Paul's spokesman, Jesse Benton, responded to the report by assailing Paul's Democratic foe.

"So now the Democrats are shopping stories about 30-year-old college articles that aren't even attributed to Rand? They must see how badly Jack Conway's liberal agenda of Obamacare, Government bailouts and tax hikes are playing in Kentucky and are getting truly desperate."

The newsletters were retrieved from the Baylor University Library by Democrats opposing Paul. In response to the initial GQ report, he dismissed "National Enquirer-type stories about [Paul's] teenage years," while Paul denied the most extreme interpretation: That he'd "kidnapped" a fellow classmate, attempted to make her smoke marijuana, and then forced her to "worship" a god called the "Aqua Buddha." The undisclosed fellow student also later told a reporter that she'd gone along with the prank.

The NoZe Brotherhood was founded in 1926, according to an account in Baylor's magazine, a social club for smart, irreverent young men at the Baptist school whose irreverence may naturally have targeted the religious university authorities.

As for the newsletter, "In the 1970s, its format and content changed, carrying more topical and controversial, stories," according to another Baylor Magazine account, to which a university spokeswoman referred POLITICO. That official history avoids detailing the group's irreligious tendencies, but they were front and center in Paul's time, and the newsletters offer the context for the strange, high-profile campaign flap. At a Christian school, the group focused explicitly and repeatedly on religious targets; the Aqua Buddha was just one jab in that direction.

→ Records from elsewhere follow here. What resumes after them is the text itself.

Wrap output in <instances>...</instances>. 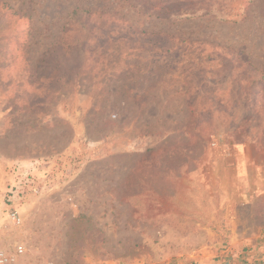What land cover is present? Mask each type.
Here are the masks:
<instances>
[{
  "label": "rangeland",
  "instance_id": "1",
  "mask_svg": "<svg viewBox=\"0 0 264 264\" xmlns=\"http://www.w3.org/2000/svg\"><path fill=\"white\" fill-rule=\"evenodd\" d=\"M158 1L0 0L11 264H264V0Z\"/></svg>",
  "mask_w": 264,
  "mask_h": 264
},
{
  "label": "trees",
  "instance_id": "2",
  "mask_svg": "<svg viewBox=\"0 0 264 264\" xmlns=\"http://www.w3.org/2000/svg\"><path fill=\"white\" fill-rule=\"evenodd\" d=\"M164 6H166V7H168L169 6V3L167 4V2L166 1H158L157 3H156V7L155 8H158L159 9V12L163 9V7ZM263 11H264V5H263ZM190 13H189V11L188 10H186V9H180L179 10V12H178V15L177 16H179L178 18H181V17H185V18H188V15H189ZM36 69V68H35ZM261 76H262V78H264V71L261 73Z\"/></svg>",
  "mask_w": 264,
  "mask_h": 264
},
{
  "label": "built area",
  "instance_id": "3",
  "mask_svg": "<svg viewBox=\"0 0 264 264\" xmlns=\"http://www.w3.org/2000/svg\"><path fill=\"white\" fill-rule=\"evenodd\" d=\"M12 220H17L19 222V219L17 216L13 213L11 214ZM12 259L7 257L3 252L0 251V264H11Z\"/></svg>",
  "mask_w": 264,
  "mask_h": 264
}]
</instances>
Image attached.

One typical article, headed "Fishy Bibles," revealed that one Clement Updike, 83, of Victor, Calif., was in fact that author of the bible.

"I wrote the thing as a lark," Updike says. "I had just read Faulkner's "Intruder in the Dust" where I found the moniker Joe Christmas. I liked the name,but I'm no plagiarist. So, I took part of it and added the name of a friend, Mr. Jesus Gonzales ... For years I ignored the argument between evolution and creationism until I realized this creationism stuff was from my book."

"I guess it's time I cleared this up. I don't know what all the fuss is about; I mean I'm no Tolkien," the scribe concludes.

The group made particular targets of the conservative religious leaders of the era. One NoZe article titled "Rapture!!! Still Here?", reported that Jerry Falwell, Anita Bryant and other leaders had missed out on salvation.

One parody was titled: "I was a teenage savior."

"My new father is so stupid, he doesn't have the foggiest idea that Mom's been seeing the Holy Spirit behind his back," the authors wrote.

By 1983, Paul was being featured, a giant false nose on his face, on the cover of "The Rope." He left Baylor the next year for medical school, though he didn't graduate.